*** Text excerpt ***

I think oil temperature control could be easily maintained with some intrumentation and cooling water throttling.

As an aside, we used to use the rule of thumb that when converting from electric to internal combustion drive, you needed double the horsepower rating for the ICE to get the same performance as the electric drive. If these screws are running with a big Cat or Waukesha, would that rule still hold?

Thanks.

 

[georgeverghese]

If this air has to be dehydrated after compression, it will be a tall order to get trouble free operation with oil flooded screws, regardless of what brochures tell you. Adding a carbon bed adsorber on the wet compressed air outlet to take out vaporised lube - cooling oil prior to dehydration also has its limitations.

Centrifugal air compressor vendors may have a better idea to find you a used machine that some other plant may consider parting with ?

 

[MacMcMacmac]

The high pressure air is for the combustion cells, so they can tolerate some oil carryover, but not big clots of gunk all at once that wrecked the injector test. The dehydrated air is actually for another system that is used in conjunction with a single stage blower and turboexpander to produce climatic conditions in an engine test altitude cell which is being evacuated by another centrifugal exhauster. Sorry to confuse the two.

I realize an oil free solution would be best, but proper separator maintenance along with downstream filtration should do the job. I have rectified several problems that had made the issue worse. There is a 10,000cfm Balston filter in the line which had no elements in it, and there is another 10,000cfm filter in our basement which had instrumentation grade elements in it that had dropped the cfm rating down to 3200cfm, which then naturally ballooned out and ruptured at full flow. There was also an improperly installed autodrain on that filter which drained the vessel before the elements, not after, where the actual coalesced oil was collecting. I have also received a 10,000cfm Xebec XWS cyclonic moisture separator to install first thing in the line before any filters. I think this will be enough to handle any oil carryover.

 

[georgeverghese]

Well then, if you can manage with high dewpoint water wet air with oil vapor in it, then it would come down to a comparison of the power consumption at full load and at some part load between the oil flooded screw and a centrifugal, with some ongoing incremental costs for the higher maintenance for the screw. That is, provided you've got no low point pockets in all your distribution piping that would otherwise collect oily water pools that would once in a while blow out into the consumer lines. To counter this, you could add on low point piping autodrainers. As you say, adding filter coalescers to knock out oil - water mist on the compressor discharge also helps.

Assume these oil vapors dont result in any flow readout errors on flow transmitter elements at air-fuel ratio control loops at these client combustion test cells ?

 

[rconnor]

Some good points brought up by georgeverghese and zdas04. I'll add that zdas04's point of reducing the amount of wasted blow off air should be taken seriously. At this volume and pressure, the paybacks of incorporating capacity controls or selecting multiple units to match changes in demand per shift, as to reduce blow off to atmosphere, are very quick. They are even quicker if you take advantage of your local utilities incentive programs.

 

[MacMcMacmac]

Can a Frick screw be completely unloaded with the slide valve, or does it still need a suction throttle valve? I am a little vague on that. I assume you would need a system check valve, a minimum pressure valve, plus possibly a secondary gear pump for low pressure operation. Also, for shutdown wouldn't there also be a need for an oil stop valve as well? I see all the packaged screws in the oilfield with piping connected direct to the source (naturally) and I wonder how this would have to be modified for a simple air compression application.

*** End of Text excerpt ***

### Required action A
List every valve named in the final post of the compressor thread.
### Required action B
In the compressor thread, what did MacMcMacmac receive to install first in the line, ahead of any filters?

*** Data ***

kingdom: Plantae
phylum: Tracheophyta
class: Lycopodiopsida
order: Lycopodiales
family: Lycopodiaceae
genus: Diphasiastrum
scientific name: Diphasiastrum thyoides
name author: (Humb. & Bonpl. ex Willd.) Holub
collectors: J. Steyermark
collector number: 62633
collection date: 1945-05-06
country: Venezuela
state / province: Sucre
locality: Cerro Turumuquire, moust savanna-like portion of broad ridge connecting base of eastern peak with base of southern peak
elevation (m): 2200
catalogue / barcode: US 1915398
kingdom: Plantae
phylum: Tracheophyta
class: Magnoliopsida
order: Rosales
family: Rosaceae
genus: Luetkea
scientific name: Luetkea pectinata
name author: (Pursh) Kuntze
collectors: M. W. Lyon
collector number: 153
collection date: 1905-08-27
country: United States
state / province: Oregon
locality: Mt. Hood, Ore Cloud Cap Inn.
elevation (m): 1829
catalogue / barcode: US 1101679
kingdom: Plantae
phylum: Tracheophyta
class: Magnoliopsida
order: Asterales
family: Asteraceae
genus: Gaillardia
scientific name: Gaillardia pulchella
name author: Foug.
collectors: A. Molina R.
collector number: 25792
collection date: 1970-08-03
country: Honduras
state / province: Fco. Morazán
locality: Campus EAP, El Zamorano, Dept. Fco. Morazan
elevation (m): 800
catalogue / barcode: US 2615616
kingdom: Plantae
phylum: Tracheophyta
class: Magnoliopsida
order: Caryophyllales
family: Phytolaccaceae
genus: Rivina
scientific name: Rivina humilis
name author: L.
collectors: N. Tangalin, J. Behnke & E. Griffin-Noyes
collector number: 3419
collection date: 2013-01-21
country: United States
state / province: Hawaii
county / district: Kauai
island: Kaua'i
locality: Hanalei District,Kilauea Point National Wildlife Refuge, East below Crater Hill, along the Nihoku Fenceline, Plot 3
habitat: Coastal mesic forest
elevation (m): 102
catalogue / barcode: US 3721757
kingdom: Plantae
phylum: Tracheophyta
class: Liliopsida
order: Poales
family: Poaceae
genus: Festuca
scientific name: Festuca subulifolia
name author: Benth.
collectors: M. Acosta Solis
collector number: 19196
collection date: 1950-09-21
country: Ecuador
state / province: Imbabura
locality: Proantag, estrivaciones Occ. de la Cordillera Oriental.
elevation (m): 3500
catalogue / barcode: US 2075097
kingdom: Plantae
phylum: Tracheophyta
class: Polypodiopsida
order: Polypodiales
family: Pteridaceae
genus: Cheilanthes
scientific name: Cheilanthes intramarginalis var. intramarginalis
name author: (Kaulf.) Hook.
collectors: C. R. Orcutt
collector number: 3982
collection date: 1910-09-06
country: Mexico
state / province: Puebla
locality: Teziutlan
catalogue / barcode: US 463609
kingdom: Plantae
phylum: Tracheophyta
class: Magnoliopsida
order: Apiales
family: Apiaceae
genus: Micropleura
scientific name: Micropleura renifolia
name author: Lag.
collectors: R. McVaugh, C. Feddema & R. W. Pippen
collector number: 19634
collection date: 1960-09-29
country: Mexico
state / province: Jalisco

*** End of Data ***

### Final answer A
slide valve, suction throttle valve, system check valve, minimum pressure valve, oil stop valve

### Final answer B
A 10,000cfm Xebec XWS cyclonic moisture separator.